LaHood takes exception to AP article on road stimulus job locations
By this summer, DOT Secretary Ray LaHood wrote, Americans won’t be able to drive down the street without seeing people working at good-paying jobs. (Associated Press)
By LYNDON FINNEY
The Trucker Staff
5/11/2009
WASHINGTON — Secretary of Transportation Ray LaHood this afternoon took exception to an Associated Press article that reported that counties suffering the most from job losses stand to receive the least help from President Barack Obama's plan to spend billions of stimulus dollars on roads and bridges.
“I was disappointed to read today that the Associated Press does not believe that the Recovery Act is doing a good job creating work for Americans who are unemployed.
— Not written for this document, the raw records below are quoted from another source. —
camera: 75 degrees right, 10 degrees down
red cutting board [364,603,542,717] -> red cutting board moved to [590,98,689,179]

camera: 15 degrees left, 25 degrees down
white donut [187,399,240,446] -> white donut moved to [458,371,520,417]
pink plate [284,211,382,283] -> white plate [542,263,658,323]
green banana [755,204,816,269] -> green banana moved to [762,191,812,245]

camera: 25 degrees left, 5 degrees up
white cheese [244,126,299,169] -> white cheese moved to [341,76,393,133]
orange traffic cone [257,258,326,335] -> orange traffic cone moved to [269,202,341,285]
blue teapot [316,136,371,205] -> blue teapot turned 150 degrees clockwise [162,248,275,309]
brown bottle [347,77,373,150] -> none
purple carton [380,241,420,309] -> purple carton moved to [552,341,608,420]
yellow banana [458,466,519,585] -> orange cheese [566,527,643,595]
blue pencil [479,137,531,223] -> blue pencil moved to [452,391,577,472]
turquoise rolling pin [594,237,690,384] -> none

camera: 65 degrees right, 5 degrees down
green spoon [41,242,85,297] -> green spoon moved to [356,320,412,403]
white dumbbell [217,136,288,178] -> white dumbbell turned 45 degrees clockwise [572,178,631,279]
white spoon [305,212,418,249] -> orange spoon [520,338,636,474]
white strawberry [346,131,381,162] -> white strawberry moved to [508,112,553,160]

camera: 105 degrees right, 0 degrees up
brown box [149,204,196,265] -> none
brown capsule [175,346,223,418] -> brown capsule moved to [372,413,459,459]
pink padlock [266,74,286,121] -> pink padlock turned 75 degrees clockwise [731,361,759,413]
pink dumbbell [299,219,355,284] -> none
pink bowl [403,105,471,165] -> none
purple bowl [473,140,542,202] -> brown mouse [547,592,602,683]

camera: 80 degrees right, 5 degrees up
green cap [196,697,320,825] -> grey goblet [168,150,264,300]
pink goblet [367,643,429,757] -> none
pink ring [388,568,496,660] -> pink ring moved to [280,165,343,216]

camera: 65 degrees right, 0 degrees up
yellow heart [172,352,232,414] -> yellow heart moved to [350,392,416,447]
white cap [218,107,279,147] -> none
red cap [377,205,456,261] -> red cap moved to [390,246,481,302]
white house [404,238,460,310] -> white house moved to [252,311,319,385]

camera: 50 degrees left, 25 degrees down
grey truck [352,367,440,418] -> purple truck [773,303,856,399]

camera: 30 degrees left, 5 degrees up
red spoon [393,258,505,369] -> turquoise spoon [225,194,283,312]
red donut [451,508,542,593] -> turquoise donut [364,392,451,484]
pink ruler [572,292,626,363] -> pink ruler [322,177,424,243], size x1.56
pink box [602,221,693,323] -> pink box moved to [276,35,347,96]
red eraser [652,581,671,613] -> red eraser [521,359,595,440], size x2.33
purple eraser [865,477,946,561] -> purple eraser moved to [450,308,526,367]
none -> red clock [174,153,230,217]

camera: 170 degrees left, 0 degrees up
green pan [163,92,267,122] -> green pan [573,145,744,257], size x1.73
Nothing could be further from the truth,” LaHood wrote in his blog on the DOT’s Web site.
“At the DOT, we have $48 billion to rebuild roads, bridges, highways, airport runways, ports and transit projects,” LaHood wrote. “And we have already signed off on transportation projects in all 50 states. Just 12 weeks after President Obama signed the American Recovery and Reinvestment Act into law, we have approved 2,800 road projects and another 300 airport projects.”
LaHood said that amounted to over $10 billion “out the door and countless Americans going back to work.”
By this summer, LaHood wrote, Americans won’t be able to drive down the street without seeing people working at good-paying jobs.
He attributed those jobs to the Recovery Act money.
“Unfortunately, the AP’s analysis is misguided,” LaHood said. “Its reporters looked at 5,500 transportation projects from state lists and concluded that the transportation money is going to counties with low unemployment. But until the states make a request and the experts at the DOT certify that a project meets the criteria for Recovery dollars, those lists are not the final word.
“Basically, their (the Associated Press’) work amounts to nothing more than an academic exercise.”
For people who are out of work and at risk of losing their jobs, this construction work is a godsend, LaHood said he believed.
“Sadly, unemployed workers can be found all over our nation in these difficult economic times — even in counties that don’t have the highest unemployment rates,” the secretary wrote
“Governmental boundaries are often arbitrary, and workers know that,” LaHood noted. “People who work construction jobs often drive to wherever they can find work in a metropolitan area or region. Our idea is to drive down unemployment, period.”
LaHood said he told Brett Blackledge, the Associated Press writer who authored the story, about a recent trip he took to New Hampshire for a groundbreaking on highway 101.
“I shook hands with men and women who are going back to work thanks to the Recovery Act,” LaHood said. ”One man told me that he drives all over New England for construction jobs. Another said he is the father of four children and was unemployed until this project began. Now that he has this job, he will be commuting from Wolfeboro.
“Unfortunately, Brett didn’t think it was worth quoting me when I told him that the point of the program is to put people to work. And that’s something I’m proud of.”